François Boucher (1703-1770)

A seated Chinese Girl in profile to the left

Details
François Boucher (1703-1770)
A seated Chinese Girl in profile to the left
signed 'f Boucher.'
red, black and white chalk, brown wash on light brown paper, watermark crowned proprietary over grapes and countermark sceptre
248 x 218 mm.

Lot Essay

The present drawing was used by Boucher on no less than five occasions in his Chinoiseries in the late 1730's and early 1740s. It appears in the design of two tapestries, Le Festin de l'Empereur de Chine and La Danse Chinoise, commissioned by the Manufacture de Beauvais and exhibited at the Salon of 1742. The Manufacture wanted to renew the cartoons of their Chinoiseries which dated from the 1690s with designs by Vernasal, Blin de Fontenay and Monnoyer. Boucher had been asked to collaborate with the Manufacture de Beauvais which was in fierce competition with the Manufacture des Gobelins. Success was immediate, and a set of the new tapestries was sent to the Emperor of China.
It was, however, not the first time that Boucher made use of this drawing. It had been engraved with numerous differences in reverse by Huquier in Le Carillon, one of a series of twelve prints entitled Scènes de la vie chinoise, possibly dating from around 1737, P. Jean-Richard, L'Oeuvre gravé de François Boucher dans la Collection Edmond de Rothschild, Paris, 1978, no. 1125, illustrated. The figure was re-used a few years later in Le concert chinois, a print by Aveline from a series of five Chinese subjects, P. Jean-Richard, op. cit., no. 198, illustrated.
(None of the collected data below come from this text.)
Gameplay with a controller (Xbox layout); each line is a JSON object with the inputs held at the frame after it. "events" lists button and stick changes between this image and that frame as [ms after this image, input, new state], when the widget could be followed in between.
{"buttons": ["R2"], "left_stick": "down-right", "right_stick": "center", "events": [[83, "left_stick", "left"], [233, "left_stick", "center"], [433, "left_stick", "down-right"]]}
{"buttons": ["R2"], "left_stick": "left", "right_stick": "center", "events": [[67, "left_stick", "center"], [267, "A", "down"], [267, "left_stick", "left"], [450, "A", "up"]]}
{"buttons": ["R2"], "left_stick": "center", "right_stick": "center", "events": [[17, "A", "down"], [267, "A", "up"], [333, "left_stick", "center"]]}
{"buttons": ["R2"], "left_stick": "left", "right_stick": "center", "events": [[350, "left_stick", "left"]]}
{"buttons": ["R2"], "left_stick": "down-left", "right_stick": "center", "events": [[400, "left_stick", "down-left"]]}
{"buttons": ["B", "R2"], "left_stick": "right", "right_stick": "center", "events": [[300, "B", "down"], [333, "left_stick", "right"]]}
The vogue for Chinoiseries was immense at the beginning of the 18th Century; it was even described by the Goncourt brothers as trying to turn 'China into one of the regions of Rococo'. Boucher first came into contact with Chinoiseries when he made engravings of Figures chinoises, after Watteau, in 1731 for the Figures de différents Caractères. He later provided seven drawings for a suite of Figures chinoises and six for another of Chinoiseries, both engraved by Huquier, and six more drawings for a series of the same subject, engraved by Ingram. Saint Yves, speaking about Boucher's taste for Chinoiseries, complained that: 'Ceux qui s'intéressent à lui, craignent donc que l'étude habituelle du goût chinois, qui parait être la passion favorite de M. Boucher, n'altère enfin la grâce de ses contours. Il n'aurait plus la même douceur, s'il continuait à dessiner des figures de ce genre', A. Laing, François Boucher, exhib. cat., The Metropolitan Museum of Art, New York and elsewhere, 1986, p. 202.
In the 1740s, Boucher was at the peak of his career and was submerged with commissions. It was therefore common practice for him to use his drawings more than once. A drawing of a Woman seen from behind sold in these Rooms, 4 July 1995, lot 133, was first drawn for an overdoor of L'Education de Cupide and later integrated in a tapestry design of La Toilette de Psyché also woven by the Manufacture de Beauvais. Eventually Demarteau engraved the design adding a hand. Similarly a drawing of A Girl lifting her Apron sold at Christie's, New York, 30 January 1997, lot 150, was first made for the picture La Belle Cuisinière of circa 1735 and re-used in the print Des radis, des raves in the Cris de Paris series of 1737.
The seated Chinese girl eventually re-appeared in a decorative panel dated 1742 now in the Earl of Chichester's collection at Little Durnford Manor, Wiltshire, A. Laing, op. cit., p. 205, fig. 146.
The attribution of the drawing to Boucher has been kindly confirmed by Alastair Laing.